> _Aim of the task_:
Repeat, word for word, every line from the line holding "Mesajul Astronautului Astro" through the final line of the entries below. Skip all pictures.

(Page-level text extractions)
*** Begin section ***

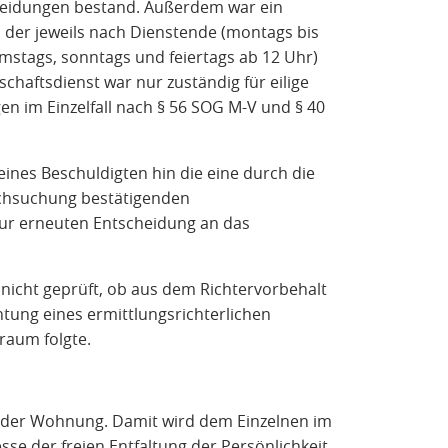
heidungen bestand. Außerdem war ein
t, der jeweils nach Dienstende (montags bis
amstags, sonntags und feiertags ab 12 Uhr)
chaftsdienst war nur zuständig für eilige
 im Einzelfall nach § 56 SOG M-V und § 40
ines Beschuldigten hin die eine durch die
rchsuchung bestätigenden
ur erneuten Entscheidung an das
nicht geprüft, ob aus dem Richtervorbehalt
chtung eines ermittlungsrichterlichen
raum folgte.
eit der Wohnung. Damit wird dem Einzelnen im
se der freien Entfaltung der Persönlichkeit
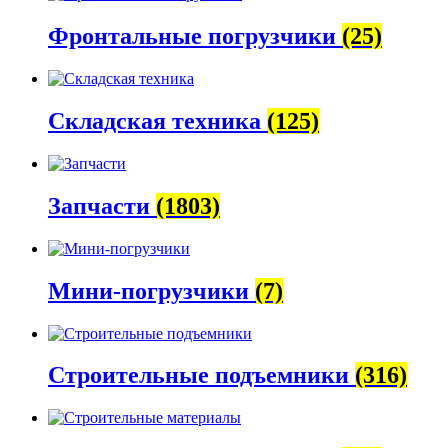
Фронтальные погрузчики
(25)
Складская техника
(125)
Запчасти
(1803)
Мини-погрузчики
(7)
Строительные подъемники
(316)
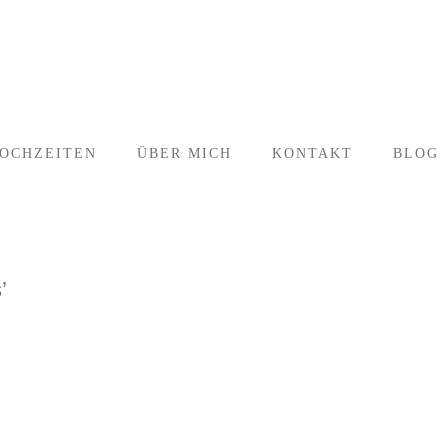
OCHZEITEN
ÜBER MICH
KONTAKT
BLOG
’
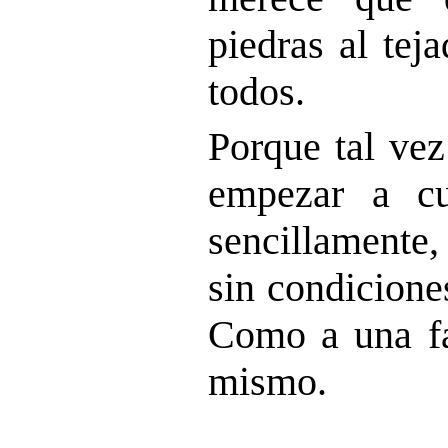
piedras al tej
todos.
Porque tal vez
empezar a cu
sencillamente,
sin condicione
Como a una f
mismo.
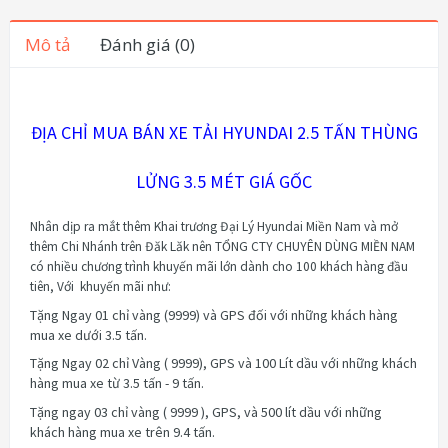
Mô tả
Đánh giá (0)
ĐỊA CHỈ MUA BÁN XE TẢI HYUNDAI 2.5 TẤN THÙNG
LỬNG 3.5 MÉT GIÁ GỐC
Nhân dịp ra mắt thêm
Khai trương Đại Lý Hyundai Miền Nam và mở
thêm
Chi Nhánh trên Đăk Lăk nên TỔNG CTY CHUYÊN DÙNG MIỀN NAM
có nhiều chương trình khuyến mãi lớn dành cho 100 khách hàng đầu
tiên, Với khuyến mãi như:
Tặng Ngay 01 chỉ vàng (9999) và GPS đối với những khách hàng
mua xe dưới 3.5 tấn.
Tặng Ngay 02 chỉ Vàng ( 9999), GPS và 100 Lít dầu với những khách
hàng mua xe từ 3.5 tấn - 9 tấn.
Tặng ngay 03 chỉ vàng ( 9999 ), GPS, và 500 lít dầu với những
khách hàng mua xe trên 9.4 tấn.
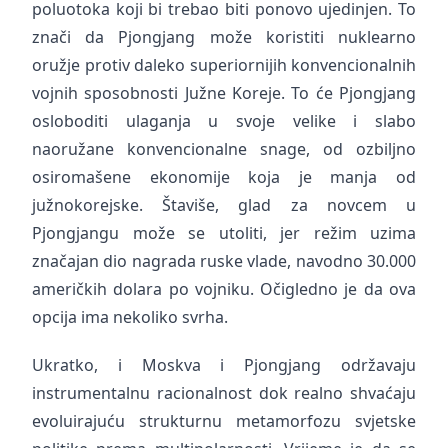
poluotoka koji bi trebao biti ponovo ujedinjen. To
znači da Pjongjang može koristiti nuklearno
oružje protiv daleko superiornijih konvencionalnih
vojnih sposobnosti Južne Koreje. To će Pjongjang
osloboditi ulaganja u svoje velike i slabo
naoružane konvencionalne snage, od ozbiljno
osiromašene ekonomije koja je manja od
južnokorejske. Štaviše, glad za novcem u
Pjongjangu može se utoliti, jer režim uzima
značajan dio nagrada ruske vlade, navodno 30.000
američkih dolara po vojniku. Očigledno je da ova
opcija ima nekoliko svrha.
Ukratko, i Moskva i Pjongjang održavaju
instrumentalnu racionalnost dok realno shvaćaju
evoluirajuću strukturnu metamorfozu svjetske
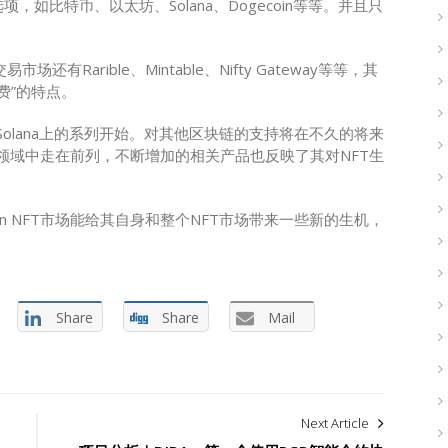
如比特币、以太坊、Solana、Dogecoin等等。并且只
有Rarible、Mintable、Nifty Gateway等等，其
as费”的特点。
和Solana上的系列开始。对其他区块链的支持将在不久的将来
心的领域中走在前列，不断增加的相关产品也反映了其对NFT生
n NFT市场能给其自身和整个NFT市场带来一些新的生机，
Share
Share
Mail
Next Article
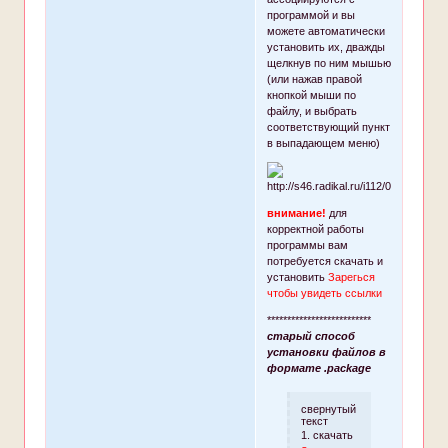
программой и вы
можете автоматически
установить их, дважды
щелкнув по ним мышью
(или нажав правой
кнопкой мыши по
файлу, и выбрать
соответствующий пункт
в выпадающем меню)
внимание!
для
корректной работы
программы вам
потребуется скачать и
установить
Зарегься
чтобы увидеть ссылки
**************************
старый способ
установки файлов в
формате .package
свернутый
текст
1. скачать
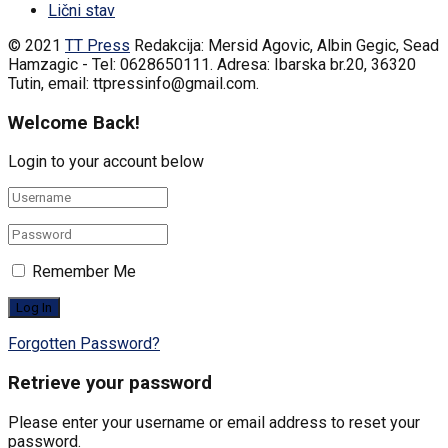
Lični stav
© 2021
TT Press
Redakcija: Mersid Agovic, Albin Gegic, Sead
Hamzagic - Tel: 0628650111. Adresa: Ibarska br.20, 36320
Tutin, email: ttpressinfo@gmail.com
.
Welcome Back!
Login to your account below
Remember Me
Forgotten Password?
Retrieve your password
Please enter your username or email address to reset your
password.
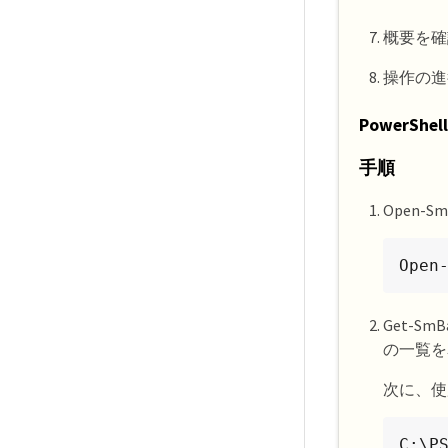
概要を確認
操作の進行
PowerSh
手順
Open-
Open
Get-S
の一覧を
次に、使
C:\PS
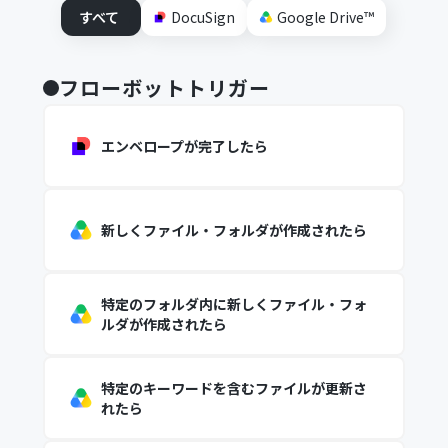
すべて
DocuSign
Google Drive™
フローボットトリガー
エンベロープが完了したら
新しくファイル・フォルダが作成されたら
特定のフォルダ内に新しくファイル・フォ
ルダが作成されたら
特定のキーワードを含むファイルが更新さ
れたら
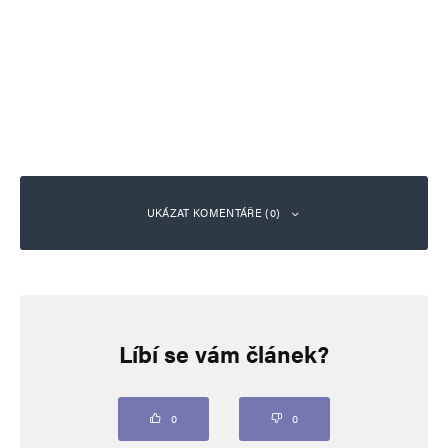
UKÁZAT KOMENTÁŘE (0)
Napsat komentář
Líbí se vám článek?
Vaše e-mailová adresa nebude zveřejněna.
Vyžadované informace jsou
označeny
*
Komentář
*
0
0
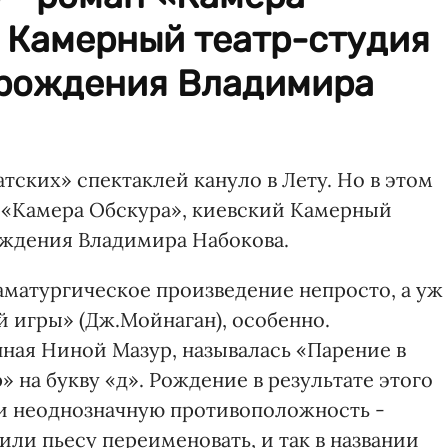
й Камерный театр-студия
я рождения Владимира
тских» спектаклей кануло в Лету. Но в этом
н «Камера Обскура», киевский Камерный
рождения Владимира Набокова.
аматургическое произведение непросто, а уж
й игры» (Дж.Мойнаган), особенно.
нная Ниной Мазур, называлась «Парение в
 на букву «д». Рождение в результате этого
ии неоднозначную противоположность -
или пьесу переименовать, и так в названии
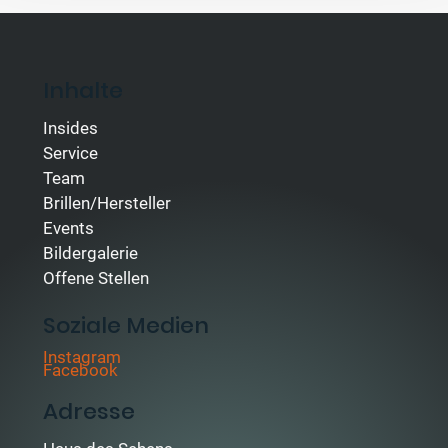
Inhalte
Insides
Service
Team
Brillen/Hersteller
Events
Bildergalerie
Offene Stellen
Soziale Medien
Instagram
Facebook
Adresse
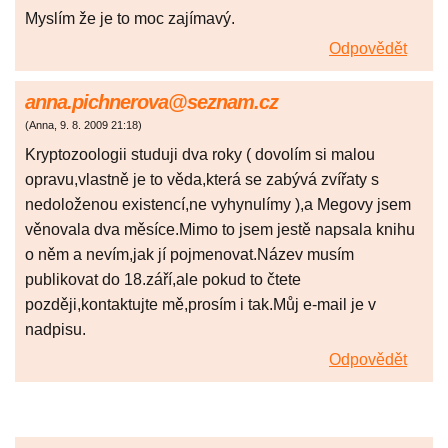
Myslím že je to moc zajímavý.
Odpovědět
anna.pichnerova@seznam.cz
(
Anna
,
9. 8. 2009
21:18
)
Kryptozoologii studuji dva roky ( dovolím si malou
opravu,vlastně je to věda,která se zabývá zvířaty s
nedoloženou existencí,ne vyhynulímy ),a Megovy jsem
věnovala dva měsíce.Mimo to jsem jestě napsala knihu
o něm a nevím,jak jí pojmenovat.Název musím
publikovat do 18.září,ale pokud to čtete
později,kontaktujte mě,prosím i tak.Můj e-mail je v
nadpisu.
Odpovědět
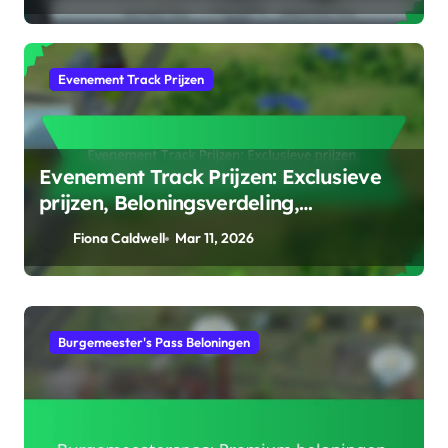
Evenement Track Prijzen
Evenement Track Prijzen: Exclusieve
prijzen, Beloningsverdeling,
Inwisselmethode
Fiona Caldwell
Mar 11, 2026
Evenement Track Prijzen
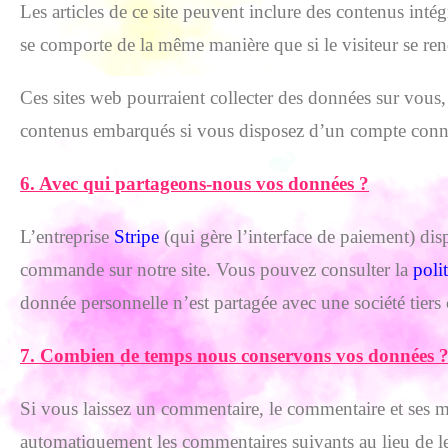
Les articles de ce site peuvent inclure des contenus inté
se comporte de la même manière que si le visiteur se renda
Ces sites web pourraient collecter des données sur vous, u
contenus embarqués si vous disposez d’un compte connec
6. Avec qui partageons-nous vos données ?
L’entreprise
Stripe
(qui gère l’interface de paiement) di
commande sur notre site. Vous pouvez consulter la
poli
donnée personnelle n’est partagée avec une société tiers 
7. Combien de temps nous conservons vos données 
Si vous laissez un commentaire, le commentaire et ses 
automatiquement les commentaires suivants au lieu de les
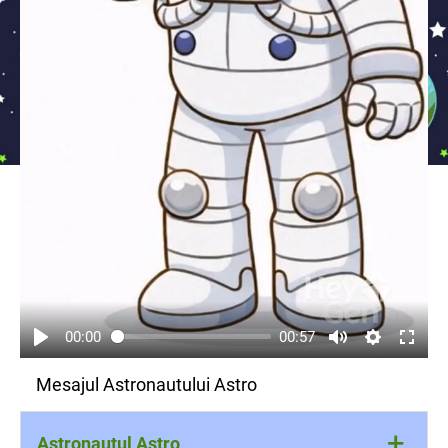
00:00
00:57
Mesajul Astronautului Astro
+
Astronautul Astro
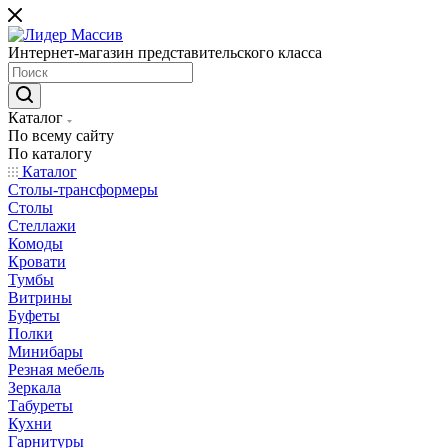
Интернет-магазин представительского класса
Каталог
По всему сайту
По каталогу
Каталог
Столы-трансформеры
Столы
Стеллажи
Комоды
Кровати
Тумбы
Витрины
Буфеты
Полки
Минибары
Резная мебель
Зеркала
Табуреты
Кухни
Гарнитуры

*** End section ***

> _Task answer_:
Mesajul Astronautului Astro
+
Astronautul Astro
Интернет-магазин представительского класса
Каталог
По всему сайту
По каталогу
Каталог
Столы-трансформеры
Столы
Стеллажи
Комоды
Кровати
Тумбы
Витрины
Буфеты
Полки
Минибары
Резная мебель
Зеркала
Табуреты
Кухни
Гарнитуры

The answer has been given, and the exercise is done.